Plus grave encore : les cryptomonnaies obtenues doivent être écoulées. Pour des raisons de sécurité, les sociétés mandataires utilisent souvent des techniques de nettoyage, comme des mixers, pour effacer les traces sur la blockchain, puis revendent les cryptomonnaies par petites quantités à des entreprises de commerce extérieur ou à des acheteurs fortunés en Chine. Sinon, elles les monnayent à l’étranger via des canaux gris, rapatriant ensuite les fonds en yuans via des « changeurs clandestins » ou des « faux contrats commerciaux », ce qui contrevient gravement aux lois chinoises sur la lutte contre le blanchiment d’argent et la réglementation des changes, exposant ces sociétés à de sérieux risques pénaux.

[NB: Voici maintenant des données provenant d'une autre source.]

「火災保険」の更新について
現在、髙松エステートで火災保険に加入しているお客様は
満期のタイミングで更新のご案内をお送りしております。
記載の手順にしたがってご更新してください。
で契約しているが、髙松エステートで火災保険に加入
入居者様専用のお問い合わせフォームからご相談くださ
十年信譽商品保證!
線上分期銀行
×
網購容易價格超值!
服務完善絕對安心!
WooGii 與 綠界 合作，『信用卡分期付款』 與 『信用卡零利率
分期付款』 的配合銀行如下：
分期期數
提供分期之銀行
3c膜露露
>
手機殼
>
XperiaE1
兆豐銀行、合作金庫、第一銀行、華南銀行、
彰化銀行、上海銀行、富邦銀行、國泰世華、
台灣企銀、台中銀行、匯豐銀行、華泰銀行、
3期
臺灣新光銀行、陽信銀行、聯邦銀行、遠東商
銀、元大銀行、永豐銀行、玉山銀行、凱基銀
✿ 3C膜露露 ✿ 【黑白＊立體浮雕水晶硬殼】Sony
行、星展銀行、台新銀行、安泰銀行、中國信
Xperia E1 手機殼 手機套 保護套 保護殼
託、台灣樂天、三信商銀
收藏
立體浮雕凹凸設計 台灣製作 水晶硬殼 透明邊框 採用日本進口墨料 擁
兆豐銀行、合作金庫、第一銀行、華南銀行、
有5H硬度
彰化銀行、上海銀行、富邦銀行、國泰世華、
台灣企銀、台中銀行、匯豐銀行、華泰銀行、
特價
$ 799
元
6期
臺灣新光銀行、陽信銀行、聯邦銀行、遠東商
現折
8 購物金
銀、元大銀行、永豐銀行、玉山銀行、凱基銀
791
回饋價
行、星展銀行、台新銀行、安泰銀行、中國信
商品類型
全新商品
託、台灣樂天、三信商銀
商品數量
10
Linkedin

2. Quels sont les risques juridiques pour les agents judiciaires concernés ?
(1) Risque de perte patrimoniale
Les cryptomonnaies restent un domaine inconnu pour la plupart des agents judiciaires. Ignorant les prix et mécanismes de marché, ils ignorent souvent combien une unité peut valoir ou où la vendre. Ainsi, la majorité des liquidations se font sans expertise ni évaluation judiciaire. On utilise simplement le cours du jour sur une bourse choisie par la société mandataire. Or, les cours sur les plateformes peuvent être manipulés par de gros détenteurs, ce qui compromet la fiabilité du prix de référence et entraîne potentiellement une perte financière pour le Trésor public.

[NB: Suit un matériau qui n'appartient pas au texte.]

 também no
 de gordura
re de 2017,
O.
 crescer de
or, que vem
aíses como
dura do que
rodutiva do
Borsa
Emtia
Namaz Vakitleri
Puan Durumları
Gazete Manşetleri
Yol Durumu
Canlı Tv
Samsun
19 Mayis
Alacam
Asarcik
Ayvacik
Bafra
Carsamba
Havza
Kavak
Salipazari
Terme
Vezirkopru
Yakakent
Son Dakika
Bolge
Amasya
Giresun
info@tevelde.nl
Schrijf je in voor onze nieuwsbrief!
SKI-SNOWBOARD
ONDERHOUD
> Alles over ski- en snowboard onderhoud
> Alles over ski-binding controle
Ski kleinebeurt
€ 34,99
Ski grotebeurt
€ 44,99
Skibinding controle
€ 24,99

(2) Risque lié à l’origine des fonds perçus
Tous les secteurs sont saturés, y compris la gestion des cryptomonnaies. Outre l’offre de fonds plus ou moins « propres », la plupart des sociétés mandataires rassurent la police en payant d’abord, puis récupérant les cryptomonnaies. Une capacité journalière de 500 millions de yuans est courante, mais de telles liquidités excèdent largement celles détenues par des entreprises commerciales normales. On observe donc des transferts multiples depuis plusieurs comptes contrôlés par la même société mandataire vers un seul compte bénéficiaire. Il est déjà arrivé que des fonds versés par une société mandataire soient en réalité des sommes gelées dans une autre affaire traitée par une autre police locale – un véritable « clash entre services ».

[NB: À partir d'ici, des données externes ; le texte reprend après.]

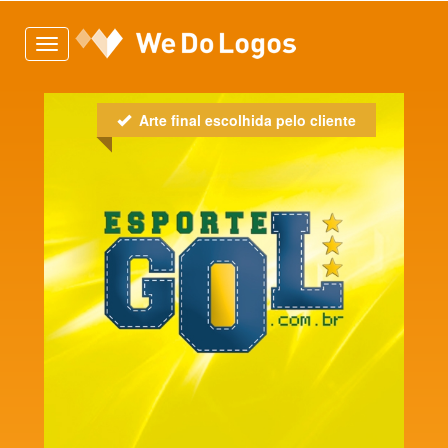
Toggle
navigation
Arte final escolhida pelo cliente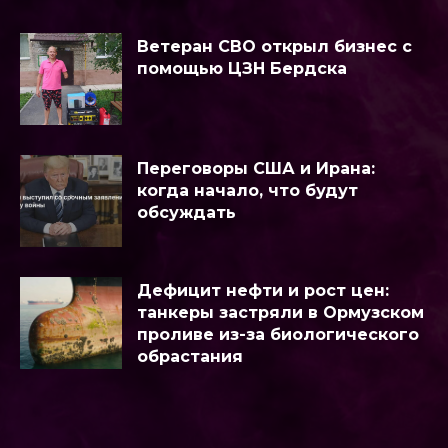
Ветеран СВО открыл бизнес с
помощью ЦЗН Бердска
Переговоры США и Ирана:
когда начало, что будут
обсуждать
Дефицит нефти и рост цен:
танкеры застряли в Ормузском
проливе из-за биологического
обрастания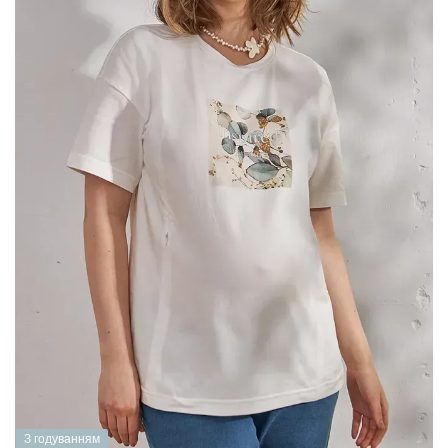
З годуванням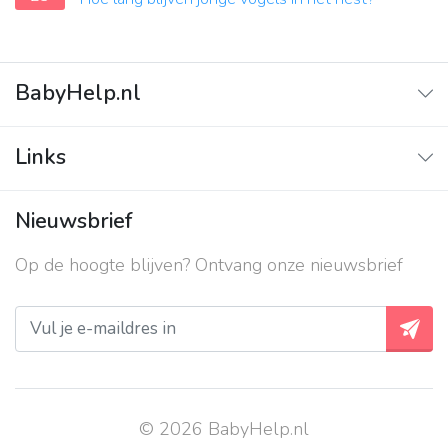
BabyHelp.nl
Home
Links
Vraag & Antwoord
Adverteren
Nieuwsbrief
Contact
Op de hoogte blijven? Ontvang onze nieuwsbrief
Over ons
Privacy beleid
© 2026 BabyHelp.nl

(3) Risque de sanctions pour mauvaise gestion
La nouveauté du secteur et l’ampleur croissante des sommes attirent de nombreux intermédiaires. Nous recevons souvent des clients affirmant disposer d’actifs cryptos saisis d’un montant supérieur à 100 millions de yuans. Mais quand on creuse, ils admettent souvent agir pour le compte d’un tiers, eux-mêmes mandatés par d’autres – une véritable poupée russe. Comme le dit une blague dans le milieu : « Si personne ne vous a parlé de la gestion judiciaire des cryptomonnaies, c’est que vous n’êtes pas vraiment dedans. »
Dans ce contexte, les risques de corruption sont élevés. Résoudre un problème en en crée un nouveau. Un agent judiciaire, faute de connaissances techniques, pourrait se laisser manipuler par une société mandataire se présentant comme conforme. Et le jour où la Commission de discipline viendra enquêter, la situation prendra des allures de cauchemar absurde.